As further evidence of the growing demand for video content designed for consumption outside of the traditional living room, the National Academy of Television Arts & Sciences announced Monday that it has created an Emmy award for emerging programming formats.

Dubbed the Emmy for Outstanding Achievement in Content for Non-Traditional Delivery Platforms, the prize will be handed out each year for what the entertainment industry group cites as the best original video work created specifically for consumption on devices that are not TV, including computers, mobile phones, PDAs and other video-capable electronics.

With the competition overseen by what the National Television Academy is calling a blue-ribbon panel of media professionals, the award will be will be handed out in recognition of creativity in editorial content and video production for non-traditional platforms.

The newest Emmy will be presented for the first time at the 27th Annual Sports Emmy Awards in May 2006, and will also be highlighted as part of the group's other annual awards presentations.

The Emmy will be handed out specifically for original material made for consumption either via broadband or mobile networks, including video blogs, Web site video programs, live events coverage, short programs created for mobile devices, and video-on-demand.

Entries must be less than 20 minutes in length, and programming repurposed for new platforms from TV or elsewhere will not be considered for the award. The National Television Academy will begin accepting entries for the new Emmy this week.

With an increasing number of mobile devices that support video being introduced and entertainment companies seeking additional ways to market their original content, consumers are being presented with a range of new options for viewing everything from the freshest political satire to sitcoms cancelled several decades ago.

As evidence of the trend, Internet portal player America Online announced Monday that it will soon begin allowing its customers to watch old shows like "Welcome Back Kotter" and "Growing Pains" via its broadband network.

Last month Apple Inc. reported that it sold over 1 million video downloads in less than three weeks after launching its newest iPod handheld, which can play the multimedia files.

Peter Price, chief executive of the New York-based National TV Academy, said the group struggled to make sure that the language used to describe the award was broad enough to include most of the new video formats coming to market. He said that the content industry is undergoing a change that is likely unparalleled since the dawn of the TV age.
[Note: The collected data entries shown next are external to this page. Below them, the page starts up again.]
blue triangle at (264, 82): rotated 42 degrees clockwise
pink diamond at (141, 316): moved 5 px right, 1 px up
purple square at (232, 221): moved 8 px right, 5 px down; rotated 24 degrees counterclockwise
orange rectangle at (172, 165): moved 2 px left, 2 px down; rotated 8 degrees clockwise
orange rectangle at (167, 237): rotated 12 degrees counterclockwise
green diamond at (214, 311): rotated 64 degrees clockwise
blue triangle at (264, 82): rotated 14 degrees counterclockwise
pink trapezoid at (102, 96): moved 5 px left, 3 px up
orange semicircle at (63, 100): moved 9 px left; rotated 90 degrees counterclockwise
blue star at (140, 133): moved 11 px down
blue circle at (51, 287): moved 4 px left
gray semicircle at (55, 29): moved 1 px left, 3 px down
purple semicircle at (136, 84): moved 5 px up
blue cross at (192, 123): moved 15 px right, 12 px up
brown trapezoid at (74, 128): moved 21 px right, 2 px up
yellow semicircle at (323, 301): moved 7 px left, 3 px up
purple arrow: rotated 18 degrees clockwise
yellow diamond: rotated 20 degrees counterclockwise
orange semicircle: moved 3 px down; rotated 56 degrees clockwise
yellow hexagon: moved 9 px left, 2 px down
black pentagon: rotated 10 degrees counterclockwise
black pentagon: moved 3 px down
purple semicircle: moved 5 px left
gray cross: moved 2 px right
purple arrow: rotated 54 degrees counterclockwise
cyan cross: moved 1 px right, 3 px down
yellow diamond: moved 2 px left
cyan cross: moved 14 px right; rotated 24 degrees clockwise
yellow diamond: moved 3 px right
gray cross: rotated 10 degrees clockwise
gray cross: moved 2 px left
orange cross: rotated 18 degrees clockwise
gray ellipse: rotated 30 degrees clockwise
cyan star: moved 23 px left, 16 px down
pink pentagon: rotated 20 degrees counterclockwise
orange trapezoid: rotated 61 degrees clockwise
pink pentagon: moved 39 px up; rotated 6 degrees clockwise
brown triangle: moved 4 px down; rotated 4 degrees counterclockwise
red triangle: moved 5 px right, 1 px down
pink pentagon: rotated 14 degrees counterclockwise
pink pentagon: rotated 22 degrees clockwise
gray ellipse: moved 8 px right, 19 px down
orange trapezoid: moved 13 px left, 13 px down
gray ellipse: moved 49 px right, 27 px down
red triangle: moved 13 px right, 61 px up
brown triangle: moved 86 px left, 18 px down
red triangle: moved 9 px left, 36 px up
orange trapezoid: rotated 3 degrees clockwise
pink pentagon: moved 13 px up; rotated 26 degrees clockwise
"I think the word transforming can get overused, but here's a case where perhaps its time has come," Price said. "We were moved by the marketplace telling us that there is this wave of programmers exercising their abilities on these new platforms, and it became apparent that as more people bring video to market through new distribution models or software, there was a need for us to recognize that appropriately."

Price said one of the most unique elements of the award will be that it allows people with relatively no public exposure to compete against entertainment industry behemoths, and he indicated that both independent artists and well-known players in the field have expressed their happiness over the new Emmy's creation.

"This is really about the opening up of [content] distribution," Price said. "In the old days, you worked your way up through the industry and if you were lucky someday you got a shot as a producer; now as solo practitioner with great ideas and ability you can go against the big guys and jump-start your career. It's pretty amazing."

The new Emmy will mark the first time the National Television Academy officially recognizes original programming first aired on what it identifies as "new media platforms."

However, for the previous 57 years, the group has awarded Technology and Engineering Emmy Awards for Advanced Media Technology, which were distributed in recent years to people such as video game console makers Sony Corp. and Microsoft Corp.

Among the people eligible to win the new Emmy will be creative artists such as JibJab Media Inc., the Flash animation specialists who parlayed a pair of satires based on the 2004 presidential election into marketable Internet fame.

After driving an estimated 80 million downloads for its humorous "chop-jaw" animations of President George W. Bush and his rivals, Jib Jab won deals to provide animated online short films to major players such as Microsoft and Yahoo Inc.

In years past, the company was disappointed to learn that its work could not be considered eligible for Oscar awards from the Academy of Motion Picture Arts and Sciences since its short films first aired on the Internet, and not in theaters.

Creation of an Emmy for new delivery platforms should bring the sort of attention Jib Jab Co-founder Gregg Spiridellis said he believes will help inspire new programs, and even higher-quality content, for emerging video services.

"The award is great because it recognizes the explosion of new content channels and reinforces the idea that with the growth of Web distribution and mobile video there are going to be all these new forms of entertainment becoming available," Spiridellis said. "It's also a great message that the best entertainment for these new platforms won't be TV programming repurposed for mobile, and that new types of content will have a chance to compete."

The animator said examples of such a new format might be comic book-style shows that come in much shorter episodes than TV programs in order to better fit the mobile video environment, or weekly sitcoms that air only on the Web.

"The Emmy awards essentially recognize the best storytellers in the TV medium," Spiridellis said. "There are going to be new types of stories, new storytellers and all sorts of new platforms for this work to be delivered on; it's really encouraging to see this sort of attention to help support all that."